Creo que tú te cansarás primero, de todos modos. Algún día mirarás
a tu amigo, y te parecerá que está un poco desdibujado, o no te gustará la
tonalidad de su tez, o cualquier otra cosa. Se lo reprocharás con amargura, y
pensarás, muy seriamente, que se ha portado mal contigo. La siguiente vez
que te visite, te mostrarás perfectamente frío e indiferente. Será una pena,
porque te cambiará. Lo que me has contado es una historia de amor, habría
que llamarla historia de amor estético, y lo peor de toda historia de amor es
que después uno se siente muy poco romántico.
-Harry, no hables así. Mientras viva, la personalidad de Dorian Gray me
dominará. No puedes sentir lo que yo siento. Tú cambias con demasiada frecuencia.
-¡Ah, mi querido Basil, precisamente por eso soy capaz de sentirlo! Los
que son fieles sólo conocen el lado trivial del amor: es el infiel quien sabe de sus tragedias.
Lord Henry frotó una cerilla sobre un delicado estuche de plata y empezó
a fumar un cigarrillo con un aire tan pagado de sí mismo y tan satisfecho
como si hubiera resumido el mundo en una frase.
Los gorriones alborotaban entre las hojas lacadas de la enredadera y las
sombras azules de las nubes se perseguían sobre el césped como golondrinas.
¡Qué agradable era estar en el jardín! ¡Y cuán deliciosas las emociones
de otras personas! Mucho más que sus ideas, en opinión de lord Henry.
Nuestra alma y las pasiones de nuestros amigos: ésas son las cosas fascinantes
de la vida. Le divirtió recordar en silencio el tedioso almuerzo que se
había perdido al quedarse tanto tiempo con Basil Hallward. Si hubiera ido a
casa de su tía, se habría encontrado sin duda con lord Goodboy, y sólo habrían
hablado de alimentar a los pobres y de la necesidad de construir alojamientos
modelo. Todos los comensales habrían destacado la importancia de
las virtudes que su situación en la vida les dispensaba de ejercitar. Los ricos
hablarían del valor del ahorro, y los ociosos se extenderían elocuentemente
sobre la dignidad del trabajo. ¡Era delicioso haber escapado a todo aquello!
Mientras pensaba en su tía, algo pareció sorprenderlo. Volviéndose hacia Hallward, dijo:
-Acabo de acordarme.
-¿Acordarte de qué, Harry?
-De dónde he oído el nombre de Dorian Gray.
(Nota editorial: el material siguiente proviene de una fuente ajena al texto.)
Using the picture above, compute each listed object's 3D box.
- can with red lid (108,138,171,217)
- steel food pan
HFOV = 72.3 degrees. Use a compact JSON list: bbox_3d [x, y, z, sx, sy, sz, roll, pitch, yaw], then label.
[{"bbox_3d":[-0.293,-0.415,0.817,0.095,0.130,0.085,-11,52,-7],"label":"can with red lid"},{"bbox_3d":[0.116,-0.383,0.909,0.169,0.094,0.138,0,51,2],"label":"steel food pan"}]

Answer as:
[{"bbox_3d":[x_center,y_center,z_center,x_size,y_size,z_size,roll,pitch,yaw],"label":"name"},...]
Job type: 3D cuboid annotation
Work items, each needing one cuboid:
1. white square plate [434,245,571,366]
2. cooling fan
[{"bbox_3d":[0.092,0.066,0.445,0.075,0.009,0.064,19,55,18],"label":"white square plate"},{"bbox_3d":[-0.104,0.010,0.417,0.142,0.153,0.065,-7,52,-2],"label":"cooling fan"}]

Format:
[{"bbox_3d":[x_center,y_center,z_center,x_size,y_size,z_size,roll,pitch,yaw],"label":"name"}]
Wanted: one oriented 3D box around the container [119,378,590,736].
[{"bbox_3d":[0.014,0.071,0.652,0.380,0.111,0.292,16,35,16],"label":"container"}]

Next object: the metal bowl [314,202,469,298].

-¿Dónde? -preguntó Hallward, frunciendo levemente el ceño.
-No es necesario que te enfades. Fue en casa de mi tía, lady Agatha. Me
dijo que había descubierto a un joven maravilloso que iba a ayudarla en el
East End y que se llamaba Dorian Gray. Tengo que confesar que nunca me
contó que fuese bien parecido. Las mujeres no aprecian la belleza; al menos,
las mujeres honestas. Me dijo que era muy serio y con muy buena disposición.
Al instante me imaginé una criatura con gafas y de pelo lacio, horriblemente
cubierto de pecas y con enormes pies planos. Ojalá hubiera sabido
que se trataba de tu amigo.
-Me alegro mucho de que no fuese así, Harry.
-¿Por qué?
-No quiero que lo conozcas.
-¿No quieres que lo conozca?
-No.
-El señor Dorian Gray está en el estudio -anunció el mayordomo, entrando en el jardín.
-Ahora tienes que presentármelo -exclamó lord Henry, riendo.
El pintor se volvió hacia su criado, a quien la luz del sol obligaba a parpadear.
-Dígale al señor Gray que espere, Parker. Me reuniré con él dentro de un momento.
El mayordomo hizo una inclinación y se retiró.
Hallward se volvió después hacia lord Henry.
-Dorian Gray es mi amigo más querido -dijo-. Es una persona sencilla y
bondadosa. Tu tía estaba en lo cierto al describirlo. No lo eches a perder. No
trates de influir en él. Tu influencia sería mala. El mundo es muy grande y
encierra mucha gente maravillosa. No me arrebates la única persona que da
a mi arte todo el encanto que posee: mi vida de artista depende de él. Tenlo
en cuenta, Harry, confío en ti -hablaba muy despacio, y las palabras parecían
salirle de la boca casi contra su voluntad.
-¡Qué tonterías dices! -respondió lord Henry, con una sonrisa.
Luego, tomando a Hallward del brazo, casi lo condujo hacia la casa.